Nigeria's removal from WHO's list of polio-endemic countries in October had meant the entire African continent was free of the crippling disease.
Two children have been paralyzed by polio in northeastern Borno state in two different local government areas that had been cut off by Boko Haram's Islamic extremist uprising, Health Minister Isaac Adewole said in a statement Thursday night.
"Our overriding priority right now is to rapidly boost immunity in the affected areas to ensure that no more children are affected by this terrible disease," he said.
He ordered the deployment of a national emergency response team. WHO said it was working with the government to urgently prevent more children from being paralyzed, with large-scale immunizations and other measures.
It was unclear how accessible the two areas are. The United Nations last month suspended aid to newly liberated but still dangerous areas of Borno after Boko Haram ambushed a humanitarian convoy, wounding three civilians including a UNICEF worker. That came even as aid groups declared half a million people are starving in those areas and children are dying daily of starvation.

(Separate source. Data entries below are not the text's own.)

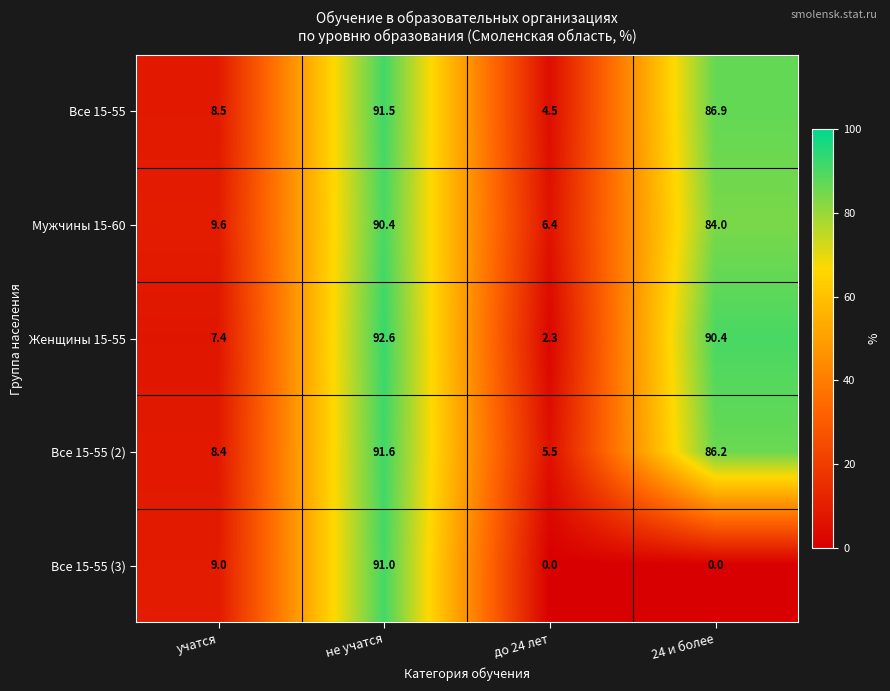

What is the maximum value shown in the chart?

92.6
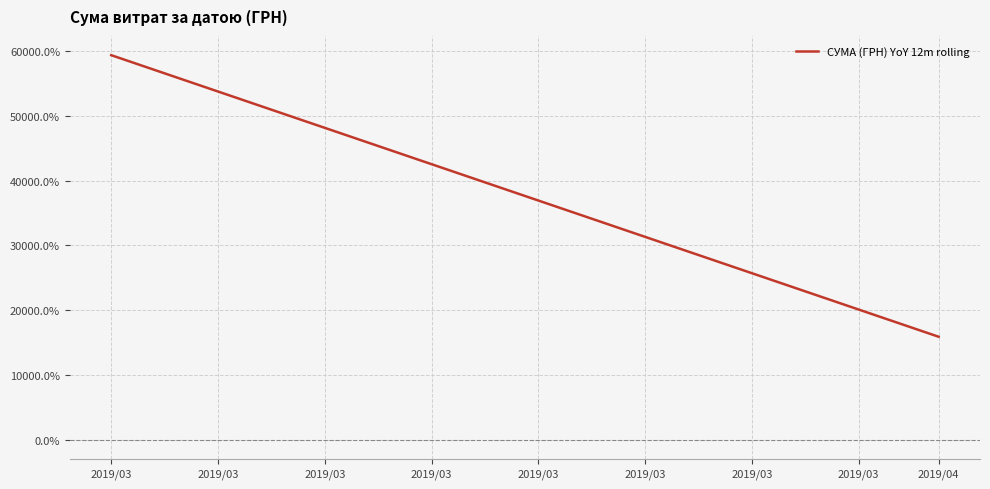

What is the average value?

37654.7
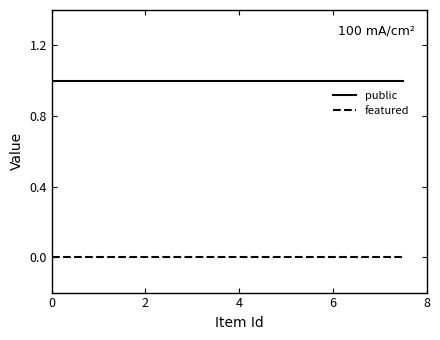

True or false: featured and public cross at least once.

False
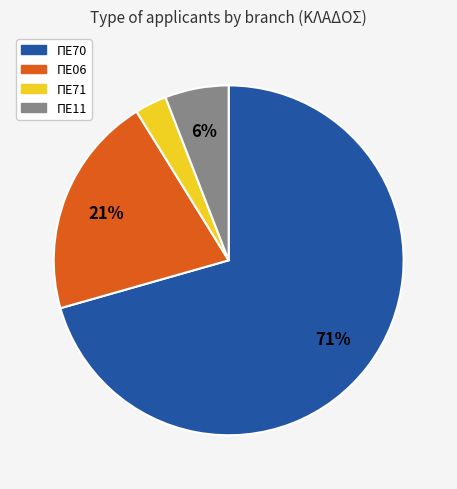

Count the number of slices in the pie.

4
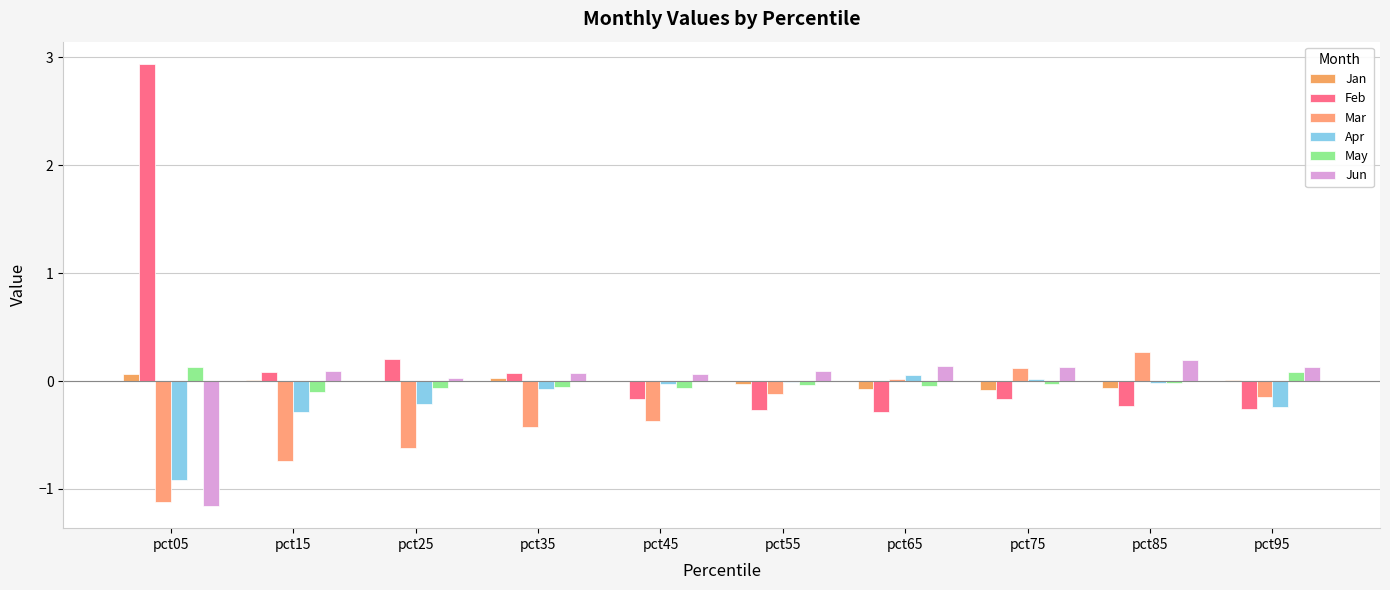

How many series are shown in this chart?

6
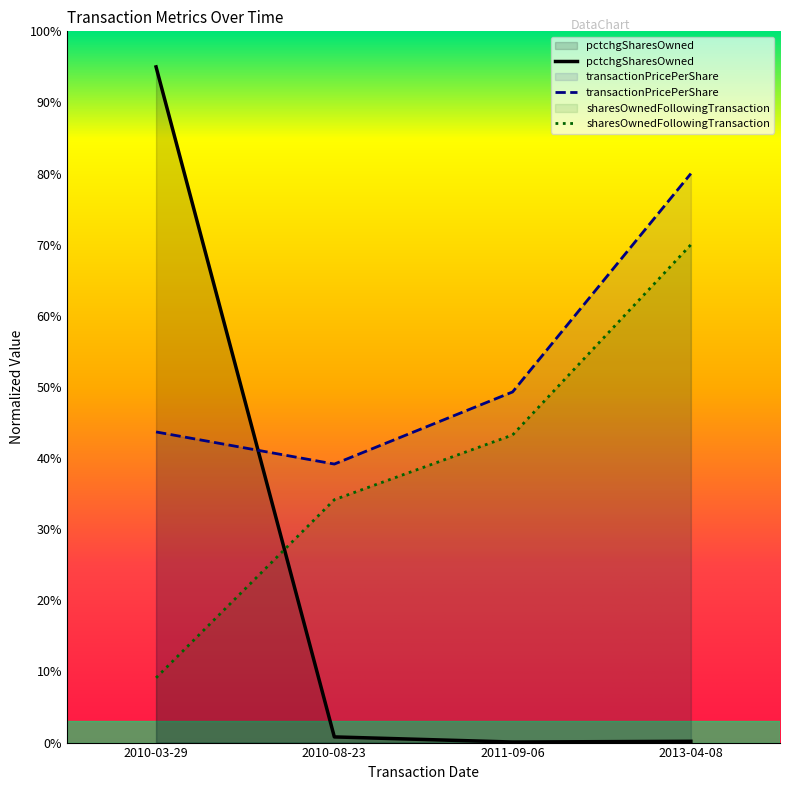

True or false: sharesOwnedFollowingTransaction and transactionPricePerShare intersect in this chart.

False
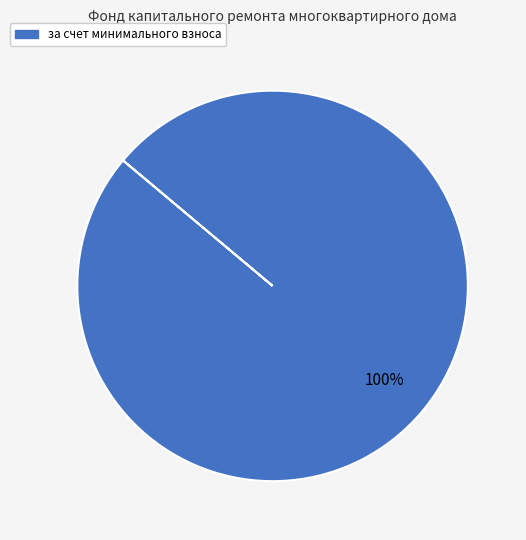

Does any single category account for the majority?

Yes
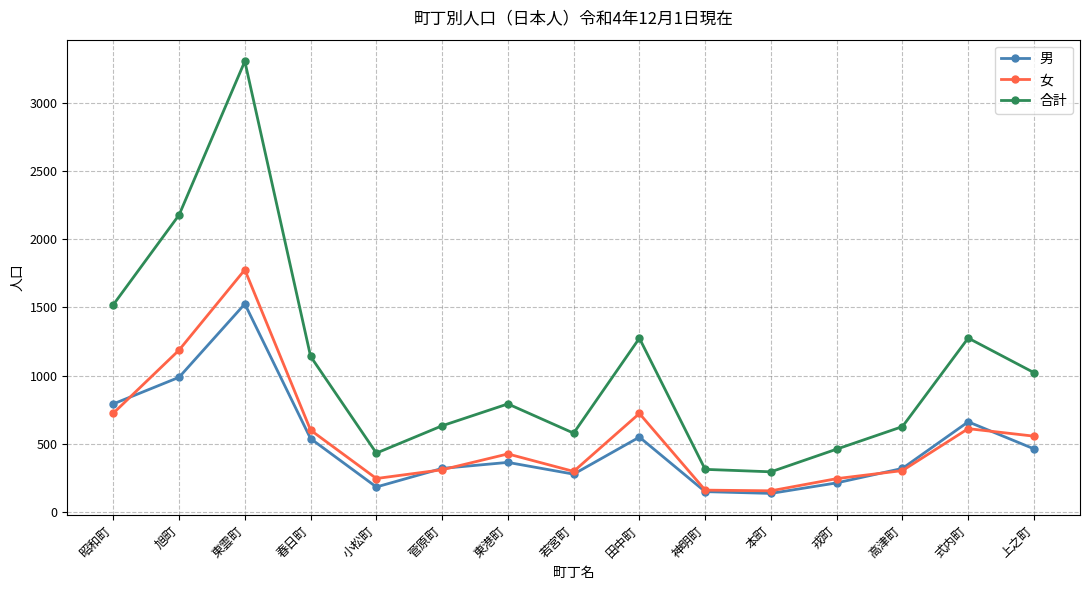

What is the label of the 3rd point from the right?

高津町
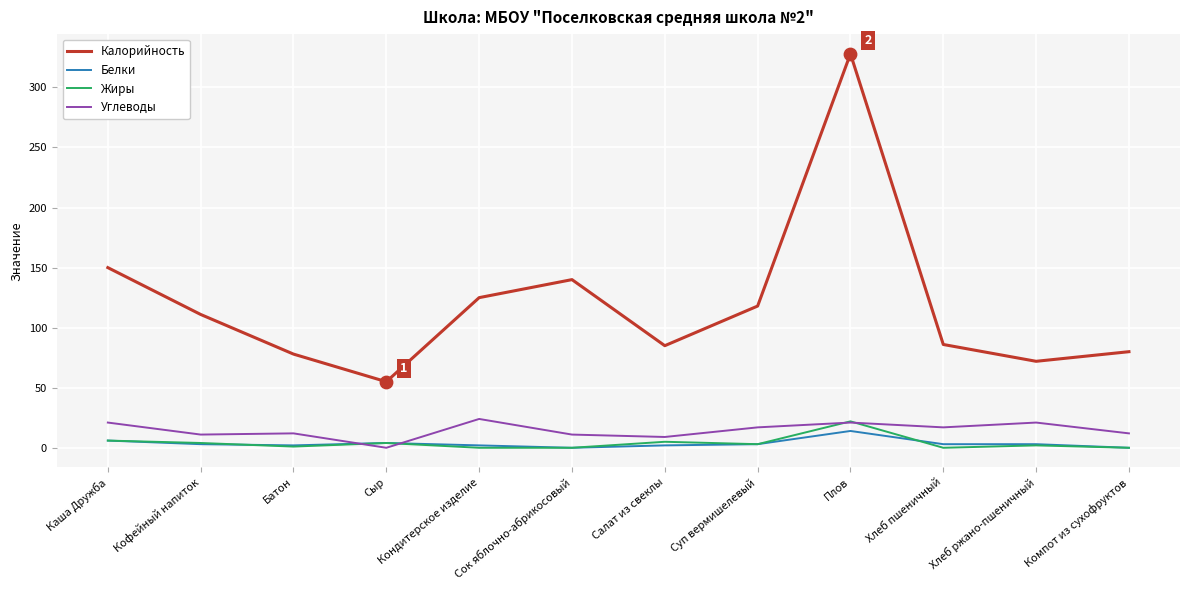

At how many categories does at least one series exceed 159?

1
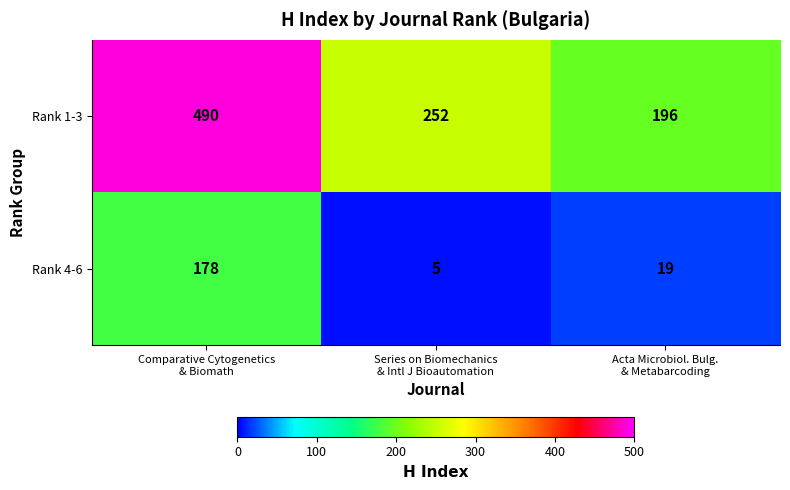

Between Comparative Cytogenetics
& Biomath and Series on Biomechanics
& Intl J Bioautomation, which series saw the biggest shift?

Rank 1-3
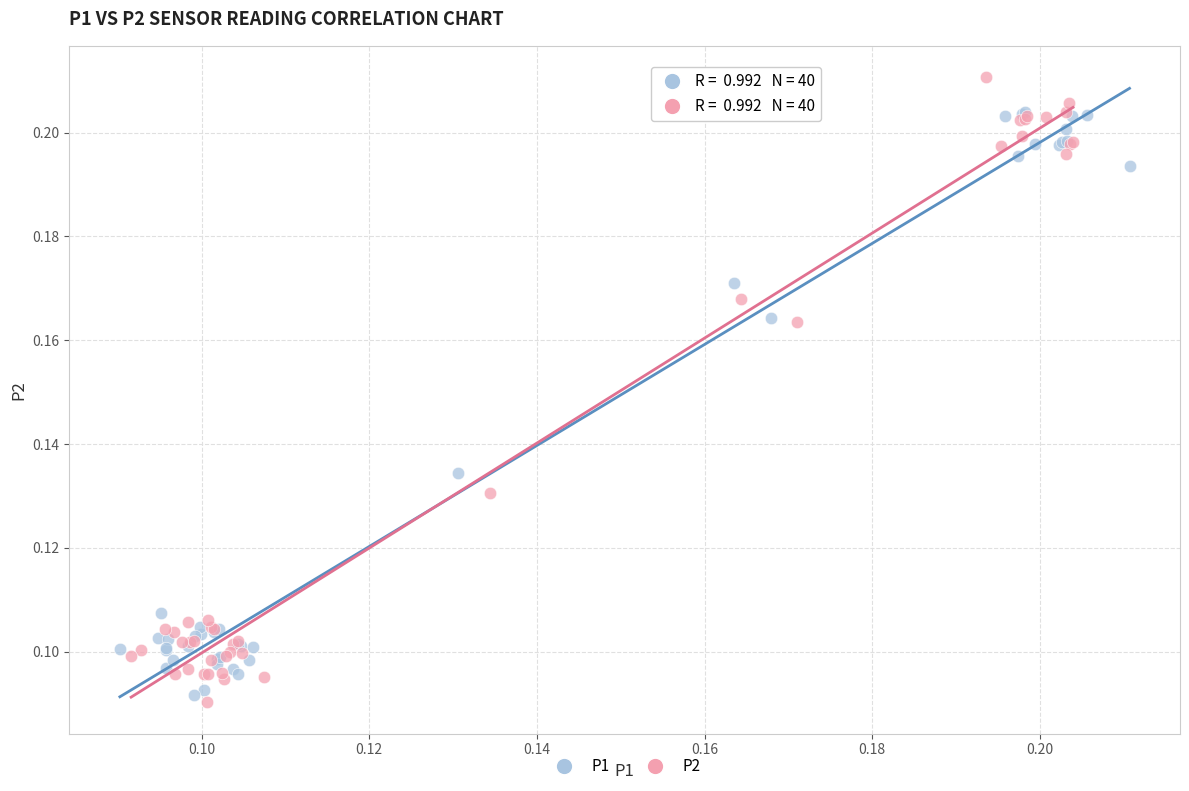

Which series reaches the maximum Y coordinate?

P2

Because of the Islamic uprising in the northeast, health workers have been testing sewage and stool samples of refugees from areas too dangerous to access.
Nigeria's fight against polio has been dramatic. Two decades ago, it was recording 1,000 polio cases a year, the highest in the world.
The Islamic extremists opposed the anti-polio campaign. Boko Haram gunmen killed nine women vaccinators in northern Kano state in February 2013, but the vaccinations continued.